- _What is being asked_:
Look through the lines below and extract each one that contains "size".

- _Records shown_:
-=-=-
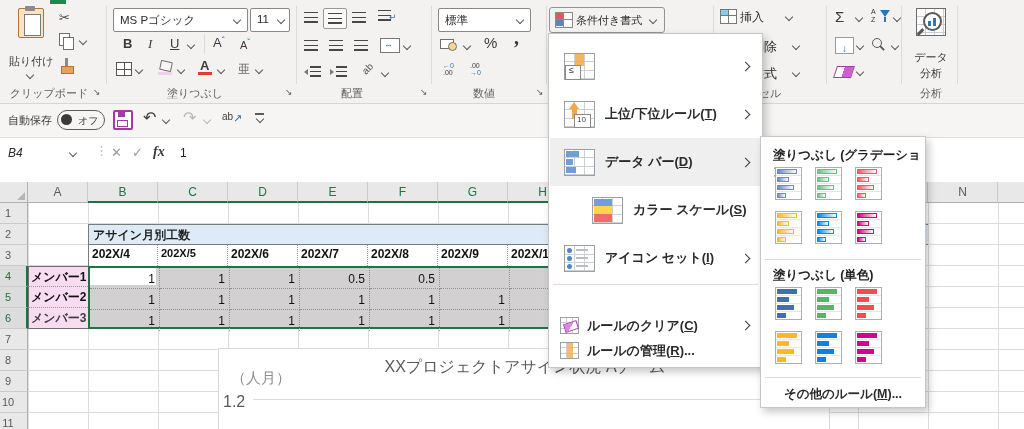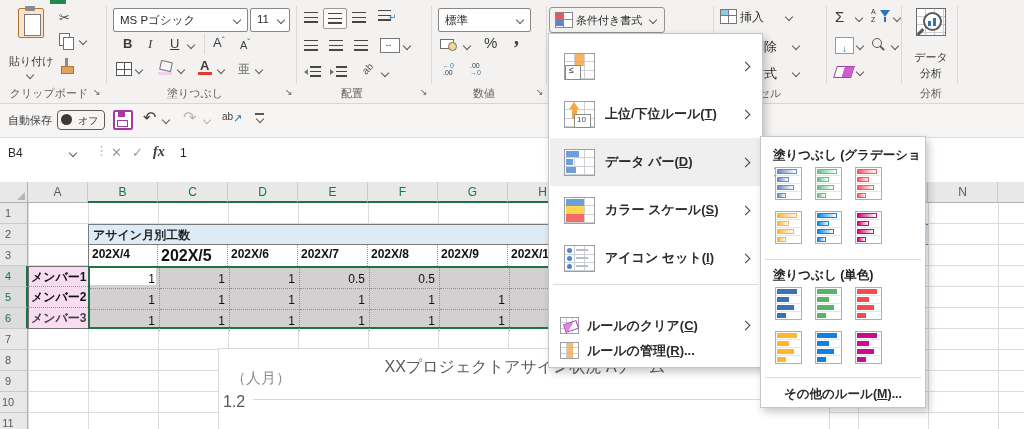--- a/index.html
+++ b/index.html
@@ -236,7 +236,7 @@
 
   <div id="qat">
     <span class="txt" style="left:8px;top:9px;font-size:11px;color:#3b3b3b;">自動保存</span>
-    <span class="abs" style="left:57px;top:6px;width:46px;height:18px;border:1.5px solid #5f5d5b;border-radius:4px;background:#f6f5f4;">
+    <span class="abs" style="left:57px;top:6px;width:46px;height:18px;border:1.5px solid #5f5d5b;border-radius:10px;background:#f6f5f4;">
       <span class="abs" style="left:3px;top:3px;width:11px;height:11px;border-radius:50%;background:#3b3a39;"></span>
       <span class="txt" style="left:20px;top:3px;font-size:10px;color:#3b3b3b;">オフ</span>
     </span>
-=-=-
- _Output of the exercise_:
     <span class="txt" style="left:8px;top:9px;font-size:11px;color:#3b3b3b;">自動保存</span>
       <span class="txt" style="left:20px;top:3px;font-size:10px;color:#3b3b3b;">オフ</span>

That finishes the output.